==== EXCERPTED TEXT

Python code to convert algebraic expressions to expression(binary) tree.

Some points to keep in mind:
1. Only -,+,*,/,(,) are supported.
2. Expression supplied is assumed not to contain white spaces.
3. Works only on single digits.
4. Parentheses are assumed to be balanced.
5. There is no error checking.
6. Multiplication and division take precedence over addition and subtraction.

operator_precedence = {
	'(' : 0,
	')' : 0,
	'+' : 1,
	'-' : 1,
	'*' : 2,
	'/' : 2
}

def postfix_convert(infix):
	stack = []
	postfix = [] 
		
	for char in infix:
		if char not in operator_precedence:
			postfix.append(char)
		else:
			if len(stack) == 0:
				stack.append(char)
			else:
				if char == "(":
					stack.append(char)
				elif char == ")":
					while stack[len(stack) - 1] != "(":
						postfix.append(stack.pop())
					stack.pop()
				elif operator_precedence[char] > operator_precedence[stack[len(stack) - 1]]:
					stack.append(char)

========

> **DIRECTIONS**:
**A.** Answer these questions about the expression-tree code, one per line:
(i) Which operators and symbols does the code support?
(ii) What precedence value does the code give to '*'?
(iii) In postfix_convert, what is done with a character that is not in operator_precedence?
**B.** Write the next part of the Python expression-tree code, picking up right after its last line.
The records are separate material and don't belong to the expression-tree code.

==== PROVIDED INFORMATION

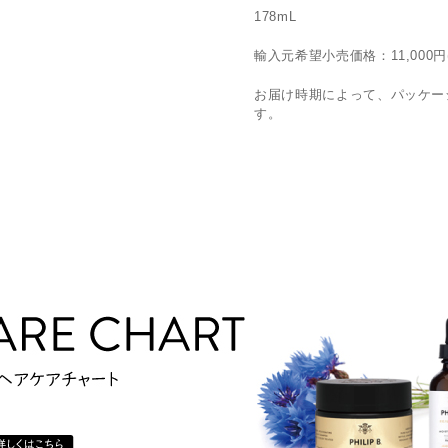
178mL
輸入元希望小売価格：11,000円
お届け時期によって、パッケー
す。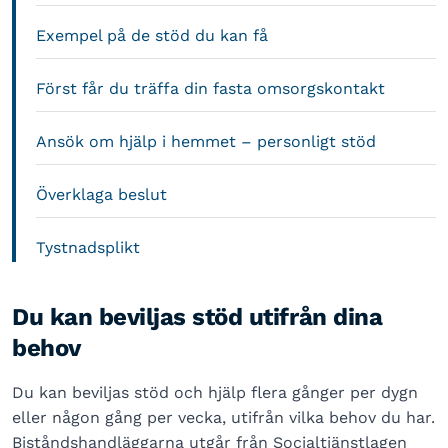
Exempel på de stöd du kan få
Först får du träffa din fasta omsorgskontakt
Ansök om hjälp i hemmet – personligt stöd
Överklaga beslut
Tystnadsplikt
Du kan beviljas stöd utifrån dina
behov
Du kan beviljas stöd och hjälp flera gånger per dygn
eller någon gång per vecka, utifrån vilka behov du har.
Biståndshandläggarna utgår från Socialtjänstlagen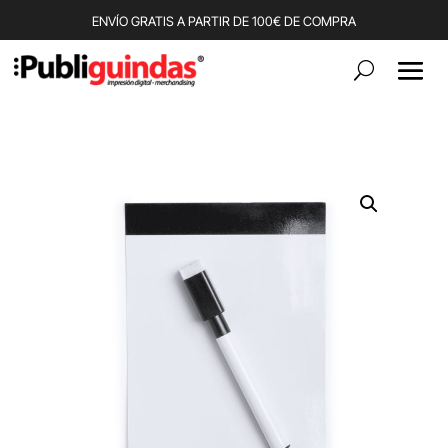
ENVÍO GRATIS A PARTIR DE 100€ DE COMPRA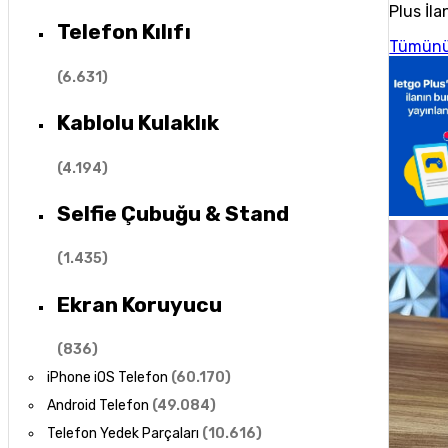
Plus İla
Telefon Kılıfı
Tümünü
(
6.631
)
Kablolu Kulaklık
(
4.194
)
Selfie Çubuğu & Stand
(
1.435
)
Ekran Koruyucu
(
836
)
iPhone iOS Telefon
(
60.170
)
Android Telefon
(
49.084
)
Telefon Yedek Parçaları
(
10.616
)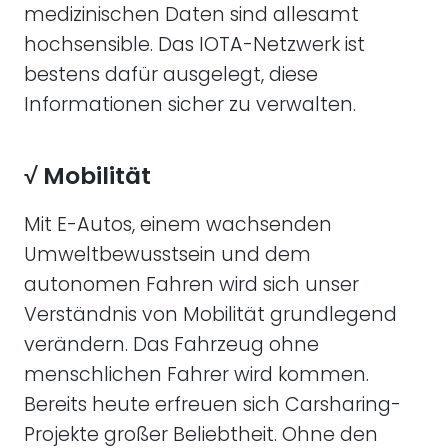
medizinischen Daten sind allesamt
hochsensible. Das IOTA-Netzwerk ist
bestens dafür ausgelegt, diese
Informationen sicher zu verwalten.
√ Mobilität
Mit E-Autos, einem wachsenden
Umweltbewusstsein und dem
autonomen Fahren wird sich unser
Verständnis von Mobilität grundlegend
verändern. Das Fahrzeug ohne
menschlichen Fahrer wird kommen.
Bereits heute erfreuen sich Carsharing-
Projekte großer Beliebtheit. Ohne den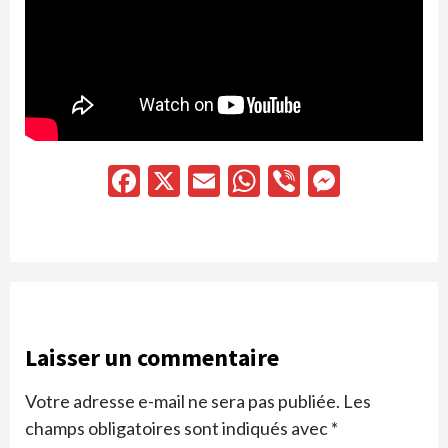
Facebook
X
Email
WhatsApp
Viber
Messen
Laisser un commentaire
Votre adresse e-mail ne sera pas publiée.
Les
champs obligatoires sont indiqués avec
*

========

> **PER-TASK OUTPUTS**:
**A.**
(i) -, +, *, /, ( and )
(ii) 2
(iii) It is appended to the postfix list.

**B.**
				else:
					while len(stack) != 0:
						if stack[len(stack) - 1] == '(':
							break
						postfix.append(stack.pop())
					stack.append(char)
	
	while len(stack) != 0:
		postfix.append(stack.pop())

	return postfix

class Node(object):
	def __init__(self, value):
		self.value = value
		self.left = None
		self.right = None

class ExressionTree(object):
	def __init__(self, root = None):
		self.__root = root 
	
	def inorder(self):
		self.__inorder_helper(self.__root)
		
	def __inorder_helper(self, node):
		if node:
			self.__inorder_helper(node.left)
			print node.value
			self.__inorder_helper(node.right)

	def preorder(self):
		self.__preorder_helper(self.__root)
		
	def __preorder_helper(self, node):
		if node:
			print node.value
			self.__preorder_helper(node.left)
			self.__preorder_helper(node.right)

	def postorder(self):
		self.__postorder_helper(self.__root)
		
	def __postorder_helper(self, node):
		if node:
			self.__postorder_helper(node.left)
			self.__postorder_helper(node.right)
			print node.value

def create_expression_tree(infix):
	postfix = postfix_convert(infix)

	stack = []

	for char in postfix:
		if char not in operator_precedence:
			node = Node(char)	
			stack.append(node)
		else:
			node = Node(char)
			right = stack.pop()
			left = stack.pop()
			node.right = right
			node.left = left
			stack.append(node)
	
	return ExressionTree(stack.pop())

print "In Order:" 
create_expression_tree("(5+3)*6").inorder()
print "Post Order:" 
create_expression_tree("(5+3)*6").postorder()
print "Pre Order:"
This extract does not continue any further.